In order to enable the metadata extraction in a Kafka table, you can set the stream config `metadata.populate` to `true`.

In addition to this, if you want to use any of these columns in your table, you have to list them explicitly in your table's schema.

For example, if you want to add only the offset and key as dimension columns in your Pinot table, it can listed in the schema as follows:

```json
  "dimensionFieldSpecs": [
    {
      "name": "__key",
      "dataType": "STRING"
    },
    {
      "name": "__metadata$offset",
      "dataType": "STRING"
    },
    {
      "name": "__metadata$partition",
      "dataType": "STRING"
    },
    ...
  ],
```

Once the schema is updated, these columns are similar to any other pinot column. You can apply ingestion transforms and / or define indexes on them.

{% hint style="info" %}
Remember to follow the [schema evolution guidelines](https://docs.pinot.apache.org/release-1.4.0/for-users/tutorials/schema-evolution) when updating schema of an existing table!
{% endhint %}

#### Tell Pinot where to find an Avro schema

There is a standalone utility to generate the schema from an Avro file. See \[infer the pinot schema from the avro schema and JSON data]\(<https://docs.pinot.apache.org/basics/data-import/complex-type#infer-the-pinot-schema-from-the-avro-schema-and-json-data>) for details.

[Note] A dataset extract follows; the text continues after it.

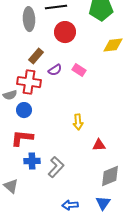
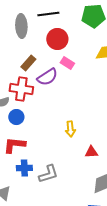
purple semicircle: (55, 70) -> (47, 77), size x1.5
pink rectangle: (79, 70) -> (67, 63), moved
gray L-shape: (56, 167) -> (48, 174), turned 30

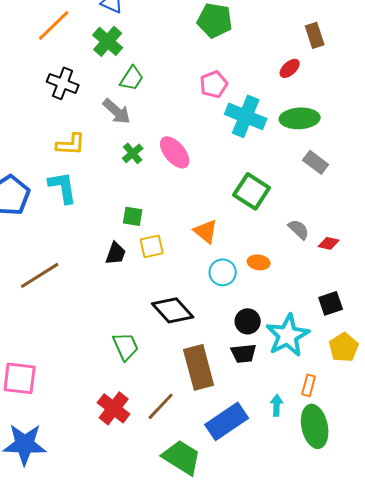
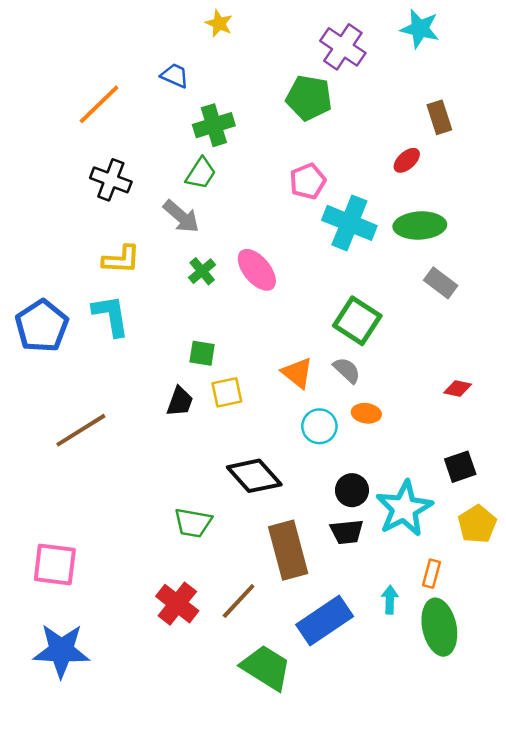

To avoid errors like `The Avro schema must be provided`, designate the location of the schema in your `streamConfigs` section. For example, if your current section contains the following:

```json
...
"streamConfigs": {
  "streamType": "kafka",
  "stream.kafka.topic.name": "",
  "stream.kafka.decoder.class.name": "org.apache.pinot.plugin.inputformat.avro.SimpleAvroMessageDecoder",
  "stream.kafka.consumer.factory.class.name": "org.apache.pinot.plugin.stream.kafka20.KafkaConsumerFactory",
  "stream.kafka.broker.list": "",
  "stream.kafka.consumer.prop.auto.offset.reset": "largest"
  ...
}
```

Then add this key: `"stream.kafka.decoder.prop.schema"`followed by a value that denotes the location of your schema.